Physician involvement, patient input, and accuracy are the most important aspects of successfully implementing guidelines, said Derek Raghavan, MD, PhD, FACP, FRACP, president, Carolinas HealthCare System's Levine Cancer Institute.
Physician involvement, patient input, and accuracy are the most important aspects of successfully implementing guidelines, said Derek Raghavan, MD, PhD, FACP, FRACP, president, Carolinas HealthCare System's Levine Cancer Institute.
Transcript
What recommendations for implementing guidelines can physicians and administrators do to start the process off right?
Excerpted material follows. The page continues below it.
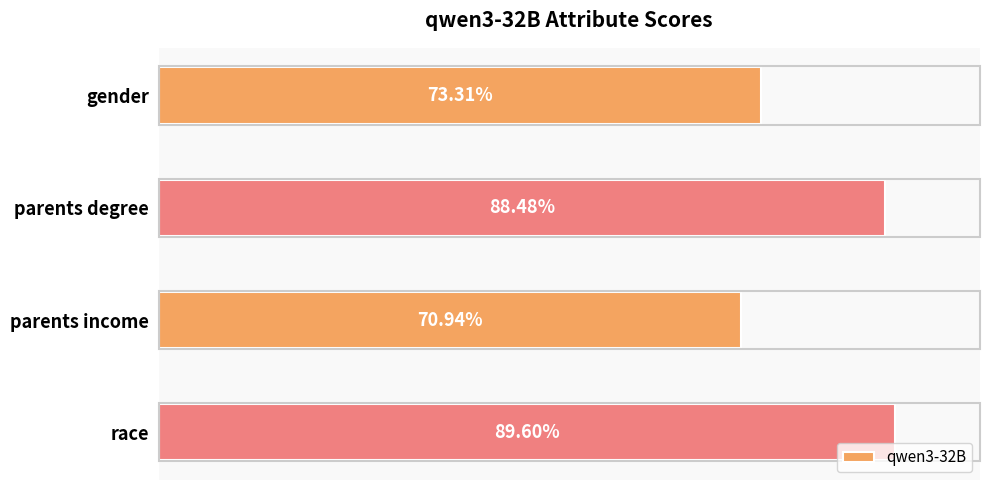

Are the bars horizontal?

Yes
The most important thing for getting guidelines implemented successfully is to ensure that the physicians involved in treatment are actually involved in the creation of guidelines. It doesn’t have to mean that every doctor has his say, but you have to have representation from the leaders of the medical profession, whether it’s in hematologic oncology or solid tumor oncology or even cardiology or hypertension. You have to have the leading doctors at the table, you have to have people who are in community practice who know the reality of being in small offices rather than large centers at the table, able to say, “You could do this in a center of excellence, but we simply can’t do it in an isolated center.” So, you have to have engagement of the medical community.
You need to have input from patients, so you know that what you’re designing is both affordable and acceptable to patient populations. And all of this has to be based on the best available data. If there isn’t good information available about how to do things optimally, then you need to define that your guidelines are less precise and give more leeway until the data are there. At the same time, we do need to incentivize the medical profession to understand that limiting variation is important. That many people who believe that individual judgement may overcall the benefits of that judgement; not to imply that experience or judgement are unimportant, but simply to say that, that experience needs to dovetail with the best evidence that’s published and the best studies that are there.
The other very important aspect of moving guidelines out into the community is to ensure that they are accurate; unfortunately, not all published guidelines are based on the best evidence, there are mistakes that are built in. So, there needs to be a mechanism to amend guidelines that have errors in them, and they have to be simply enough to allow implementation out in the clinical world.